Background: The use of kaolin-coated dressings has become common and have efficacy in normal patients, but their increased use will inevitably include use on bleeding patients taking anticoagulants. We hypothesize that kaolin coating material (KCM) will improve clotting regardless of anticoagulation medication.
Methods: A prospective study was performed on blood from patients who were on a vitamin K antagonist (VKA), unfractionated heparin (UH), an antiplatelet (AP) agent, a Xa inhibitor (Xa), or a direct thrombin inhibitor (DTI). None were on more than one type of anticoagulation medication. Viscoelastic testing was performed with and without KCM. All p values were adjusted for multiple comparisons.

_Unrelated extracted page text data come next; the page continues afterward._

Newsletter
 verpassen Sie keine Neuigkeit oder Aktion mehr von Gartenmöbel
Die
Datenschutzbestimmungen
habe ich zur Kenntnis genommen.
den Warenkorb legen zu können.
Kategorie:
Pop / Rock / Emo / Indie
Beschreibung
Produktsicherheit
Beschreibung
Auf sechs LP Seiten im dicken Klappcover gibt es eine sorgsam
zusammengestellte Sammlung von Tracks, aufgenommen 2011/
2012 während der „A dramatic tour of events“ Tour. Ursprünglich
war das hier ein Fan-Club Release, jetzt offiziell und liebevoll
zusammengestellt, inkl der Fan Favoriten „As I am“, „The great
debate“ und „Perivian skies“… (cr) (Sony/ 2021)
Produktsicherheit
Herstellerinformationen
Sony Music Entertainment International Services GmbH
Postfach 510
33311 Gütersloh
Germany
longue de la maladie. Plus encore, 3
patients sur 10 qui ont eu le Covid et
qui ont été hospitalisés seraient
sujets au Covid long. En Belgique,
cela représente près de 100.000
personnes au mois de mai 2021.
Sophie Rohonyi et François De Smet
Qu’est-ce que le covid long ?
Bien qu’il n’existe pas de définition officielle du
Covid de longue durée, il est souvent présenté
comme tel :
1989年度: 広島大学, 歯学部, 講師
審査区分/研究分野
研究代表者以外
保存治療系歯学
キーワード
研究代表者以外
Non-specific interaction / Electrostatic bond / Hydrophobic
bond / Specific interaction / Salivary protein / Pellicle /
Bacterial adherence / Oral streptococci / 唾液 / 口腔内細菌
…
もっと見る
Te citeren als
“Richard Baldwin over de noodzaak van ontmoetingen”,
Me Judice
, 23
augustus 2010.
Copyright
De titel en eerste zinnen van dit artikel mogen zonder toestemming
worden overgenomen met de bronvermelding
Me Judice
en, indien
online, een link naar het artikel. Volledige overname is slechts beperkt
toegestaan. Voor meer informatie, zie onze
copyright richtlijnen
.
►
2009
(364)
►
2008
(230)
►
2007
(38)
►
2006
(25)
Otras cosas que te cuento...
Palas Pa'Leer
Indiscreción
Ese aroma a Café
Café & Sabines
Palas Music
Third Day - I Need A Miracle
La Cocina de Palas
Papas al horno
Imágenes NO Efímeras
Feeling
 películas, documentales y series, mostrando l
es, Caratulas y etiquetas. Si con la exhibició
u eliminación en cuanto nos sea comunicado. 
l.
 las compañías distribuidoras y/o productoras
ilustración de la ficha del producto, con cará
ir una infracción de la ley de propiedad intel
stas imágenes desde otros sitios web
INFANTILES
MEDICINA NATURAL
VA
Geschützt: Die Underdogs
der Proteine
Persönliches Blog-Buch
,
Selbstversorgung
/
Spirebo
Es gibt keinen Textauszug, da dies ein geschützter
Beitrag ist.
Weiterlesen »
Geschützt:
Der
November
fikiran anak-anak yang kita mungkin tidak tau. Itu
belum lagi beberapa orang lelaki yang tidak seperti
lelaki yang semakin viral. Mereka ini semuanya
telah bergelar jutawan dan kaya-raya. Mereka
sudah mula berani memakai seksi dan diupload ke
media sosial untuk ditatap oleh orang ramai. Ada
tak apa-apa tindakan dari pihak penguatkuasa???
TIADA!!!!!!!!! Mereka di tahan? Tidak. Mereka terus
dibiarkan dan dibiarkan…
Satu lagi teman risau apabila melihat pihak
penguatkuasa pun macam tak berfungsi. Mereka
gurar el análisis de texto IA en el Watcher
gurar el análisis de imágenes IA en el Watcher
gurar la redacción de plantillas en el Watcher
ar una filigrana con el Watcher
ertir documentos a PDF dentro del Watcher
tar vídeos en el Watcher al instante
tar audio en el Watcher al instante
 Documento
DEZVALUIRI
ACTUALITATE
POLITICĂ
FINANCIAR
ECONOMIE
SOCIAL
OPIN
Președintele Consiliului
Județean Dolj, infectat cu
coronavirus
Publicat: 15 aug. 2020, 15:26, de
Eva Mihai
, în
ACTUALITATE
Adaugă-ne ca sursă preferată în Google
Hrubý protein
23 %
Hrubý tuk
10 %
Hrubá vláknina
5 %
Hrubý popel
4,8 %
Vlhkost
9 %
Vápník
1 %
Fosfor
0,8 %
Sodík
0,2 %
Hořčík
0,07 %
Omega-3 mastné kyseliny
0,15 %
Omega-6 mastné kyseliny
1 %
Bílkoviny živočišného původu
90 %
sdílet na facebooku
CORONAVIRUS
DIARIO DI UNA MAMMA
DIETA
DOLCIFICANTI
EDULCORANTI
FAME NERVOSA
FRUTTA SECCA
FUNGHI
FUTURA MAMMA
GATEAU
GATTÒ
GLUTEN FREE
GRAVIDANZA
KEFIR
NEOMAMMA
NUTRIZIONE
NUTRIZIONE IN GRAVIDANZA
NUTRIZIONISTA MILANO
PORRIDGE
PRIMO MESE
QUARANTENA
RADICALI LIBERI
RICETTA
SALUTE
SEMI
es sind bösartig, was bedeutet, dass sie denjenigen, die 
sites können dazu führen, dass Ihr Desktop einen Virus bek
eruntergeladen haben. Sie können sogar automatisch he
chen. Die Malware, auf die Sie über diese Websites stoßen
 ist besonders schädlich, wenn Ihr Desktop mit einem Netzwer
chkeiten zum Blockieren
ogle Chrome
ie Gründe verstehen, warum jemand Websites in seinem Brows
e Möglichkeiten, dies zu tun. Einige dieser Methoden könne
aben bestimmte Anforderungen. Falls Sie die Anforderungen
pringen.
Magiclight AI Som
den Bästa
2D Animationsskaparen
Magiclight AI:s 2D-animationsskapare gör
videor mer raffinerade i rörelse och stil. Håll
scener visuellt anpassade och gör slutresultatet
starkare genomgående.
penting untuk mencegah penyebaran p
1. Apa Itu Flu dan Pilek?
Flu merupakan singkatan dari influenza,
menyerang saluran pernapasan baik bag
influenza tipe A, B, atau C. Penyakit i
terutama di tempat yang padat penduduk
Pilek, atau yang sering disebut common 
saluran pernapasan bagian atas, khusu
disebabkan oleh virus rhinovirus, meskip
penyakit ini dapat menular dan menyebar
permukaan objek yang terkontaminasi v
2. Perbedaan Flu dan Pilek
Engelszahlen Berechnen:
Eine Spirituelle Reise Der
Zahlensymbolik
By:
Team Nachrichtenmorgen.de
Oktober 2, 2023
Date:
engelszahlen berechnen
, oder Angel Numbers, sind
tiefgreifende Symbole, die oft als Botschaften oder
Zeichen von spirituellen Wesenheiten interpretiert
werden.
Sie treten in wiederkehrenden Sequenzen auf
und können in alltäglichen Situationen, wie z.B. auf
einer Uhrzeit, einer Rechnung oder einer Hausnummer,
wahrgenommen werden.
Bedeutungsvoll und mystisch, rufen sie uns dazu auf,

Results: The addition of KCM significantly decreased the time for initial clot formation (CT) in all groups. The mean CT for controls was decreased from 692 to 190.8 s (p < 0.0001). KCM decreased the initial clot formation time by about 1.5 times in those on DTI (p = 0.043) and 2.5 times in those taking AP medication (p < 0.001). The most profound effect was seen in those on UH (no KCM 1,602 s vs. KCM 440 s; p < 0.001), VKA (no KCM 1,152 s vs. 232 s; p < 0.01), and Xa (no KCM 1,342 s vs. 287 s; p < 0.001). Analysis of other clot formation parameters revealed that KCM significantly improved the clot formation kinetics (CFT) only in patients taking Xa (p = 0.03). KCM improved maximum clot strength in patients on Xa inhibitors (p = 0.05). Patients on UH had a larger effect size with an increase in clot strength from 24.35 mm to 43.35 mm whereas those on Xa had an increase of 38.7 mm to 49.85 mm.
Conclusion: In this in vitro analysis, the addition of KCM to the blood of patients taking any of these anticoagulation medications significantly improved the time to initial clot formation, indicating that kaolin-based hemostatic dressings will be effective in initiating clot formation in patients on anticoagulants.
Level of evidence: Therapeutic, level IV.